KESESATAN YANG BAIK
Ksesatan yang baik itu ada dua, pertama, salat tarawih
berjama’ah. Kedua peringatan hari-hari bersejarah dalam Islam
Saya Doktor M.Rakib Jamari S.H., M.Ag dari Pekanbaru Riau
ingin bertanya, apakah Al-Bani dan Bin Baz tidak pernah belajar Al-Siyasah
Al-Syari’ah ?
Perayaan dan
peringatan Mauwlid adalah bagian dari al-siyasah al-syari’ah. Saya ingin menantang ulama
sedunia, jika ulama sedunia tidak setuju bahwa semua peringatan hari besar
Islam itu bagian dari siasat, strategi menanamkan rasa cinta Allah dan rasul,
bukan bagaian ibadah mahdhoh yang dihinakan oleh Wahabi yang tidak punya
siyasat menghadapi Yahudi..Nabi saw memperbolehkan kita melakukan Bid’ah
hasanah selama hal itu baik dan tidak menentang syariah, sebagaimana sabda
beliau saw : “Barangsiapa membuat buat hal baru yang baik dalam islam, maka
baginya pahalanya dan pahala orang yang mengikutinya dan tak berkurang
sedikitpun dari pahalanya, dan barangsiapa membuat buat hal baru yang buruk
dalam islam, maka baginya dosanya dan dosa orang yang mengikutinya dan tak
dikurangkan sedikitpun dari dosanya” (Shahih Muslim hadits no.1017, demikian
pula diriwayatkan pada Shahih Ibn Khuzaimah, Sunan Baihaqi Alkubra, Sunan
Addarimiy, Shahih Ibn Hibban dan banyak lagi). Hadits ini menjelaskan makna
Bid’ah hasanah dan Bid’ah dhalalah.
Dikutip dari tulisan Perhatikan hadits
beliau saw, bukankah beliau saw menganjurkan?, maksudnya bila kalian mempunyai
suatu pendapat atau gagasan baru yang membuat kebaikan atas islam maka
perbuatlah.., alangkah indahnya bimbingan Nabi saw yang tidak mencekik ummat,
beliau saw tahu bahwa ummatnya bukan hidup untuk 10 atau 100 tahun, tapi ribuan
tahun akan berlanjut dan akan muncul kemajuan zaman, modernisasi, kematian
ulama, merajalela kemaksiatan, maka tentunya pastilah diperlukan hal hal yang
baru demi menjaga muslimin lebih terjaga dalam kemuliaan, demikianlah bentuk
kesempurnaan agama ini, yang tetap akan bisa dipakai hingga akhir zaman, inilah
makna ayat :
“ALYAUMA
AKMALTU LAKUM DIINUKUM…”, yang artinya “hari
ini Kusempurnakan untuk kalian agama kalian, kusempurnakan pula kenikmatan bagi
kalian, dan kuridhoi islam sebagai agama kalian”,
Maksudnya semua ajaran telah sempurna, tak perlu lagi ada
pendapat lain demi
memperbaiki agama ini, semua hal yang baru selama itu baik
sudah masuk dalam kategori syariah dan sudah direstui oleh Allah dan rasul Nya,
alangkah sempurnanya islam, Bila yang dimaksud adalah tidak ada lagi
penambahan, maka pendapat itu salah, karena setelah ayat ini masih ada banyak
ayat ayat lain turun, masalah hutang dll,
berkata para Mufassirin bahwa ayat ini bermakna Makkah
Almukarramah sebelumnya selalu masih dimasuki orang musyrik mengikuti hajinya
orang muslim, mulai kejadian turunnya ayat ini maka Musyrikin tidak lagi masuk
masjidil haram, maka membuat kebiasaan baru yang baik boleh boleh saja.

(Entri anotasi wilayah)
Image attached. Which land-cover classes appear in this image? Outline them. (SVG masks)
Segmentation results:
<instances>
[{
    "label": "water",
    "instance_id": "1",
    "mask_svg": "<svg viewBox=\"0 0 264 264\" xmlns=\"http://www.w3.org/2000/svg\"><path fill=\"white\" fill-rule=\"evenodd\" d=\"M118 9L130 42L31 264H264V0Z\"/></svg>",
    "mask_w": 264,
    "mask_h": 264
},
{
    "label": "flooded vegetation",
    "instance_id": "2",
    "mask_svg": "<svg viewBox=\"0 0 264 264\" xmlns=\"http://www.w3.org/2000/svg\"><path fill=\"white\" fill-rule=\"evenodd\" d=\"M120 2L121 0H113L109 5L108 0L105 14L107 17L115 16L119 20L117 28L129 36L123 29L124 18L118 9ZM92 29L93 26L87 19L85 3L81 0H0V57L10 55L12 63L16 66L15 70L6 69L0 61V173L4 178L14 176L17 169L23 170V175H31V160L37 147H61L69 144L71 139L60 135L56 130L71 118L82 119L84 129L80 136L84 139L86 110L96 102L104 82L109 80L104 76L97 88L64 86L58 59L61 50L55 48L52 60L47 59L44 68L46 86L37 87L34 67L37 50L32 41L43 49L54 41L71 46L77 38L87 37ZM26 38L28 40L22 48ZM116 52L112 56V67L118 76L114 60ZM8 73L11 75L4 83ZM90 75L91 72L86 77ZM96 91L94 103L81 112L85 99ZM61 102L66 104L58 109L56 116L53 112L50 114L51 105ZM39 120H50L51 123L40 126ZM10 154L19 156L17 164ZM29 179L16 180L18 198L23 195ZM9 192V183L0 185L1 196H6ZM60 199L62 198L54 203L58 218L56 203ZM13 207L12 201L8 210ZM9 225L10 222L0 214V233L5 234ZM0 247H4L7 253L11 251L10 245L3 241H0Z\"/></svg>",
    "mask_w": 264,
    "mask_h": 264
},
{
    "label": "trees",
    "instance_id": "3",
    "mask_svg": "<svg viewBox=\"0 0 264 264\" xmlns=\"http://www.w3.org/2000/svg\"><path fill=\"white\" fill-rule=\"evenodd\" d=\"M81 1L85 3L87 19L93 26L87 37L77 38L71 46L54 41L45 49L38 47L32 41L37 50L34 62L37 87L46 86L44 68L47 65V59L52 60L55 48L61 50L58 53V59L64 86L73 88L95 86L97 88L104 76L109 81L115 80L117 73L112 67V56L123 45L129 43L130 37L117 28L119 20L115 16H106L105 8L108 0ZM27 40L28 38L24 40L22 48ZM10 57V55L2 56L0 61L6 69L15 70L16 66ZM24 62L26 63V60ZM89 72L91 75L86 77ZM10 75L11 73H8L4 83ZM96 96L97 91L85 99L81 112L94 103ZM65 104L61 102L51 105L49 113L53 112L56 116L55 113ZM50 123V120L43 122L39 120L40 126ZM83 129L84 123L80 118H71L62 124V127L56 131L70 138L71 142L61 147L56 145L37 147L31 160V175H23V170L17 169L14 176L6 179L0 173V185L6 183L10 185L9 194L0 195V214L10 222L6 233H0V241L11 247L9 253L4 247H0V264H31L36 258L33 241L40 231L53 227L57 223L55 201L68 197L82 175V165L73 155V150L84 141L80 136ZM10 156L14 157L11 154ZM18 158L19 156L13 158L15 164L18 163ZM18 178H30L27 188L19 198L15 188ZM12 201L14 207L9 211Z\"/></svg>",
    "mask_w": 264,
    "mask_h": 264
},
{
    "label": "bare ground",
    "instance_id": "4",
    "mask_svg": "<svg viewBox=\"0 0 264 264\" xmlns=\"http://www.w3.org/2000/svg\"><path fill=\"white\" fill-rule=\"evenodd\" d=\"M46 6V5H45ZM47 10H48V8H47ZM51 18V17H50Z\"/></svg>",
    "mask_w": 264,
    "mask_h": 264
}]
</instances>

Perintah yang Diberikan » Tuliskan ulang kata demi kata bagian teks tentang bid'ah hasanah dari "KESESATAN YANG BAIK" sampai "Al-Syari’ah ?".

Penyelesaian Soal »
KESESATAN YANG BAIK
Ksesatan yang baik itu ada dua, pertama, salat tarawih
berjama’ah. Kedua peringatan hari-hari bersejarah dalam Islam
Saya Doktor M.Rakib Jamari S.H., M.Ag dari Pekanbaru Riau
ingin bertanya, apakah Al-Bani dan Bin Baz tidak pernah belajar Al-Siyasah
Al-Syari’ah ?